··· Material provided ···

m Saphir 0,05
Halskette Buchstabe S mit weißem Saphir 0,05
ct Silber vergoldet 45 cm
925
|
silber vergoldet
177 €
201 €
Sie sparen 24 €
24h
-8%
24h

···

**Exercise description**. Copy every line of the data above without changing anything.

**Answer for this exercise**.
m Saphir 0,05
Halskette Buchstabe S mit weißem Saphir 0,05
ct Silber vergoldet 45 cm
925
|
silber vergoldet
177 €
201 €
Sie sparen 24 €
24h
-8%
24h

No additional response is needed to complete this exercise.